Türkiye'nin komşularındaki istikrarı teşvik etmek üzere komşularla birlikte çalışmaya, sıkıntı içinde olan komşu ülkelerden gelen halklara sahip çıkmaya, Avrupa Birliği ile birlikte Avrupa kıtasının geleceğini şekillendirmeye kararlı olduğunu aktaran Davutoğlu, "Uluslararası barış anlamında da bu sene G-20 Zirvesi'ne ev sahipliği yapıyoruz, gelecek sene BM İnsani Zirvesi'ne, İslam İşbirliği Teşkilatı Zirvesi'ne ev sahipliği yapacağız, bütün bu zirvelerde de insanlığın geleceğiyle ilgili sorumluluk içinde birlikte çalışma çağrısında bulunuyoruz" dedi.
Başbakan Davutoğlu, Türkiye'de bunların olabilmesi için siyasi istikrarın, demokratik sistemin ve özgürlüklerin yaşanabilir olması gerektiğini belirtti.

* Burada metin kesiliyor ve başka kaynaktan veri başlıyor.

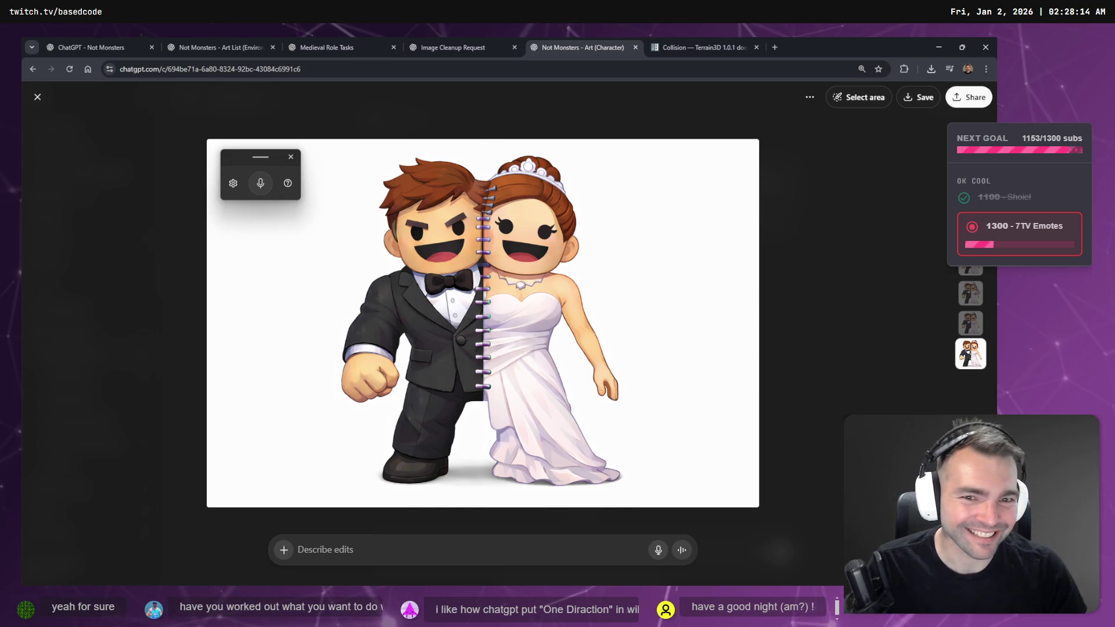
pyautogui.click(706, 47)
pyautogui.click(581, 47)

Türkiye'nin son derece kritik bir coğrafyada, ateş çemberinin içinde son 13 yılda hem ekonomik kalkınmasını sağlamış hem de demokrasisini sağlam temeller üzerinde yükseltmiş bir ülke olarak, özgüveninin her zamankinden daha fazla olduğunu söyledi.
7 Haziran seçimleri dolayısıyla birçok spekülasyon yapılabileceğini ve senaryo yazılabileceğini aktaran Davutoğlu, "7 Haziran seçimleri, Türkiye'nin zaafını değil gücünü göstermiştir. 7 Haziran seçimleri bu ülkede yerleşik siyasi sistem anlamında demokrasinin ne kadar sağlam temellere oturduğunu göstermiştir" ifadesini kullandı. Başbakan Davutoğlu, şöyle konuştu:
"Bir tarafta Mısır, bir tarafta Türkiye. Bir tarafta demokrasinin taçlandığı ülke, değer tarafta çevre ülkelerde yaşanan zulümler ya da Suriye'de yaşanan benzeri olaylar. Demokrasi bizim için vazgeçilmez ilkedir. İnsan onuru ve özgürlükleri Türkiye'nin hiçbir zaman fedakarlık yapmayacağı temel hususlardır. 7 Haziran bizim gücümüzdür. Çünkü Avrupa'da dahi bütün bu kritik süreçlerde hiçbir ülkede yüzde 87 seçime katılım oranı yakalanmamıştır. Yüzde 50 yakalandığında büyük başarı addedilir. Türkiye'de 7 Haziran'da seçime katılım oranı yüzde 87'dir. Bugün Türkiye Büyük Millet Meclisi'nde temsil de yüzde 95 civarındadır. Yani yüzde 87'nin katıldığı bir seçimde yüzde 95 nispetinde bir temsil yakalanmıştır. Bunun için dünyanın hiçbir yerinde belki de bugün Türkiye'de olduğu kadar güçlü bir demokrasi, temsil kabiliyeti yüksek bir demokrasi yoktur. Onun gerçekleşmesine katkıda bulunmak AK Parti olarak bizim onur duyduğumuz bir husustur. Evet yüzde 41 oy oranıyla Türkiye'nin en büyük partisi olduğu bir kez daha tescil edildi. En yakın ikinci partiye yüzde 16 farkla. Evet belki tek başımıza hükümet kurma imkanı bulunmadık ama şunu gururla geleceğe mesaj olarak haykırıyoruz ki eğer bugün bu kadar temsil kabiliyeti yüksek bir meclis, bu kadar yüksek katılımlı bir seçim gerçekleşmişse bu AK Parti'nin bu ülkede sağladığı istikrar ve özgürlükler sayesinde gerçekleşmiştir. İşte bununla gurur duyuyoruz."
(Sürecek)
Son Dakika › Politika › AK Parti Genel Başkanı ve Başbakan Davutoğlu: (2) - Son Dakika
Masaüstü bildirimlerimize izin vererek en son haberleri, analizleri ve derinlemesine içerikleri hemen öğrenin.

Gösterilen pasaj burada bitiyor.